Overall admissions were up 9%, but production spend on UK domestic titles was down 7% in 2015.

Legend

The BFI has released figures detailing the health of the UK’s cinema industry in 2015.

Overall admissions were up 9%, rising to 171.9m for the year.

UK independent films, including Legend ($26.3m) and The Second Best Exotic Marigold Hotel ($22.9m), achieved an 11% box-office market share, the third highest on record.

However, production spend on UK domestic titles dropped 7% year-on-year.

According to the BFI’s figures, there were 124 domestic UK films produced in 2015 including Viceroy’s House and A United Kingdom, generating $283.5m in spend.

This is a drop on 2014, when 154 titles generated $304m in production spend, although the BFI is still collecting data relating to last year so the 2015 figure will likely rise.

The 11% market share figure was spread across a wider range of titles than in previous years, where one or two key titles performed particularly well. In 2015, eight independent films took more than $7m each.

In 2014, buoyed in part by the huge success of The Inbetweeners 2 and Paddington, UK independent market share finished on a whopping 16.1%.

The 11% 2015 market share for local films compares with 55.4% in Japan, 35.2% in France, 25% in Germany, and 18.9% in Spain.

Other independent titles to perform strongly in 2015 included Sarah Gavron’s Suffragette ($14.3m), Aardman Animations’ Oscar-nominated Shaun The Sheep Movie ($20m), and Asif Kapadia’s Oscar-nominated documentary Amy ($5.4m).

Blockbusters including Star Wars: The Force Awakens, Spectre and Jurassic World helped raise the overall total to record levels. As previously reported, the UK box office hit a new high in 2015.

Key stats

  • UK independent films achieved an 11% market share in 2015 - the third highest on record
  • 2015 sees highest ever UK box-office takings: $1.77bn (£1.24bn), up 17% on 2014
  • UK cinema admissions up 9% to 171.9m
  • UK spend from film production tops $2bn (£1.41bn) – the second highest on record
  • UK spend from High End Television programmes hits $1.09bn (£759m) – up 20% on 2014’s $906m (£633m)
  • Highest grossing UK independent film in 2015 was Legend, taking $26.3m (£18.4m), with The Second Best Exotic Marigold Hotel in second place on $22.9m (£16m)
  • Spend on UK domestic productions down 7% in 2015 to $283.5m

Production spend

Film production spend was down 6% on 2014’s record-breaking total of $2.1bn, though still recorded the second-highest total on record with $2bn.

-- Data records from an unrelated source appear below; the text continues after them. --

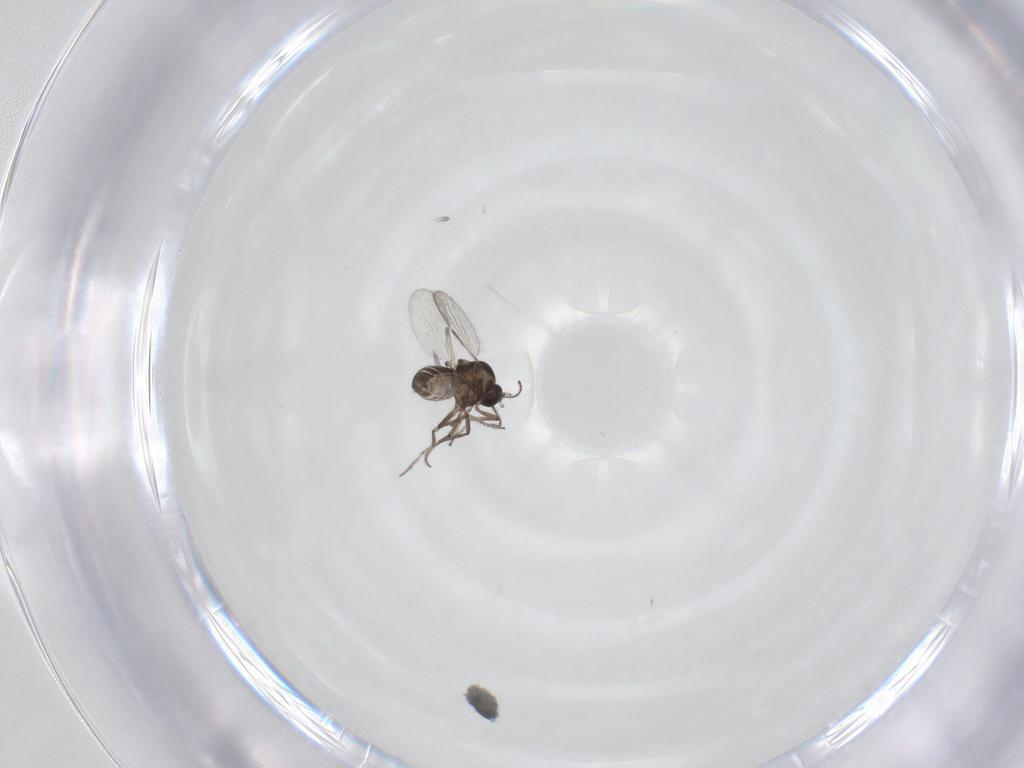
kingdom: Animalia
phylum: Arthropoda
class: Insecta
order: Diptera
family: Ceratopogonidae
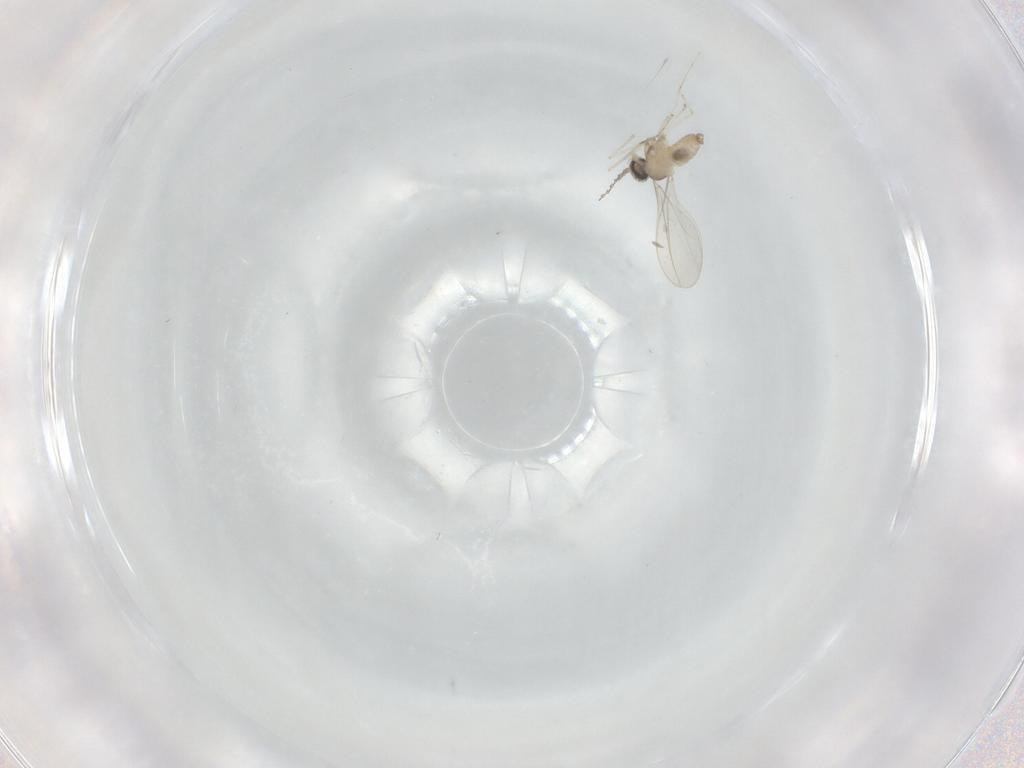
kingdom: Animalia
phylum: Arthropoda
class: Insecta
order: Diptera
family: Cecidomyiidae
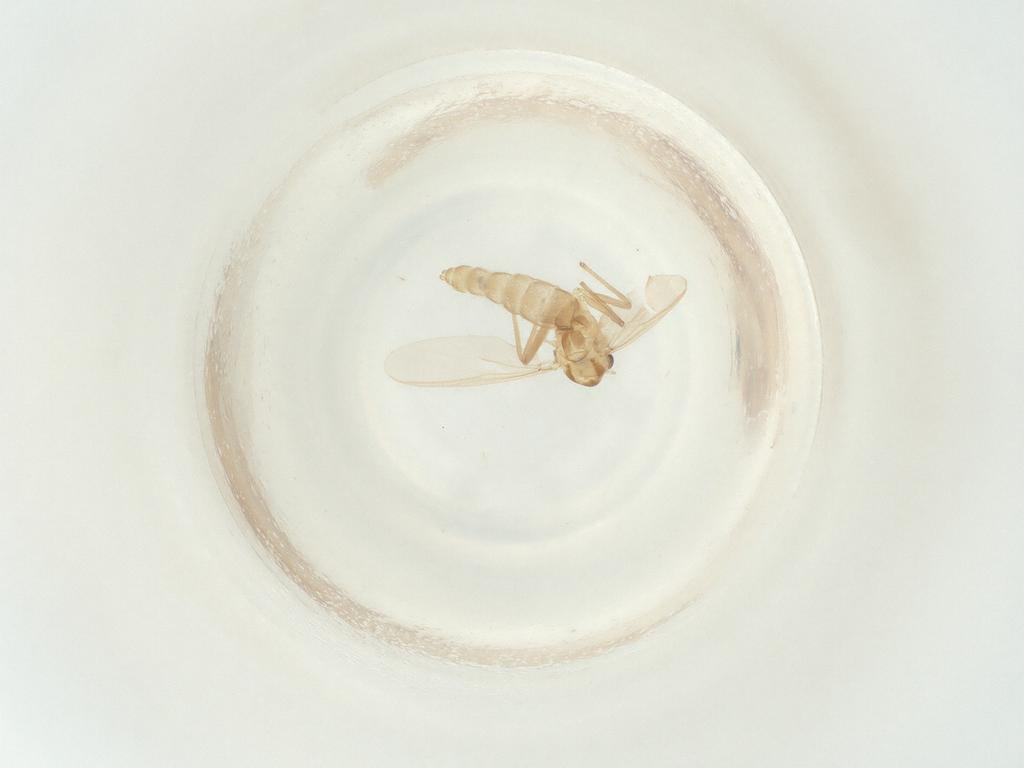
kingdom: Animalia
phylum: Arthropoda
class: Insecta
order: Diptera
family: Chironomidae
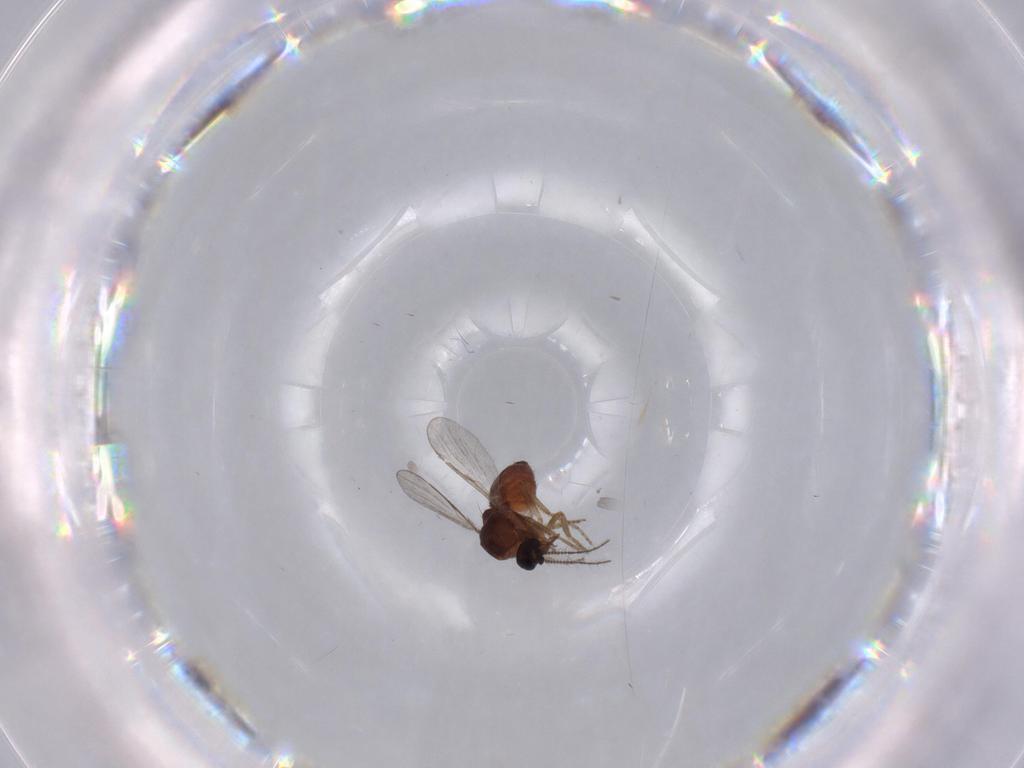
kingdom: Animalia
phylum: Arthropoda
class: Insecta
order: Diptera
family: Ceratopogonidae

Of that spend, 84.5% was from inward investment including Rogue One: A Star Wars Story and Assassin’s Creed, which generated $1.69bn from 47 titles.

Co-productions including The Danish Girl and I, Daniel Blake generated $50.1m production spend.

In the television sector, 82 programmes including the sixth series of Game Of Thrones drove a UK spend of $1.09bn in 2015, up 20% on 2014.